[[ Data records open ]]

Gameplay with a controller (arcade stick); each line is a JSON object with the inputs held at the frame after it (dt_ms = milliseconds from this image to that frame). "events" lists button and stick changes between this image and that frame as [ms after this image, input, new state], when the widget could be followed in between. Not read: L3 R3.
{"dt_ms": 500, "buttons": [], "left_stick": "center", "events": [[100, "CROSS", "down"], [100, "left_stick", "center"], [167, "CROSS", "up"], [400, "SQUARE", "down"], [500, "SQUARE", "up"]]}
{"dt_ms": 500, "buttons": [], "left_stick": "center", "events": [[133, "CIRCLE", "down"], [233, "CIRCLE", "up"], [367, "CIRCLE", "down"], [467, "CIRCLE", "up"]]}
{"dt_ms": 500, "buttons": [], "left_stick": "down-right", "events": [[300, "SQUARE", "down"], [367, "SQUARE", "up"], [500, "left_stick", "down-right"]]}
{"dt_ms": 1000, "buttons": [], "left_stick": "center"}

[[ Data records closed ]]

▸ **Goal of the exercise**: Retype the entries precisely as they stand.

▸ **Response**:
Gameplay with a controller (arcade stick); each line is a JSON object with the inputs held at the frame after it (dt_ms = milliseconds from this image to that frame). "events" lists button and stick changes between this image and that frame as [ms after this image, input, new state], when the widget could be followed in between. Not read: L3 R3.
{"dt_ms": 500, "buttons": [], "left_stick": "center", "events": [[100, "CROSS", "down"], [100, "left_stick", "center"], [167, "CROSS", "up"], [400, "SQUARE", "down"], [500, "SQUARE", "up"]]}
{"dt_ms": 500, "buttons": [], "left_stick": "center", "events": [[133, "CIRCLE", "down"], [233, "CIRCLE", "up"], [367, "CIRCLE", "down"], [467, "CIRCLE", "up"]]}
{"dt_ms": 500, "buttons": [], "left_stick": "down-right", "events": [[300, "SQUARE", "down"], [367, "SQUARE", "up"], [500, "left_stick", "down-right"]]}
{"dt_ms": 1000, "buttons": [], "left_stick": "center"}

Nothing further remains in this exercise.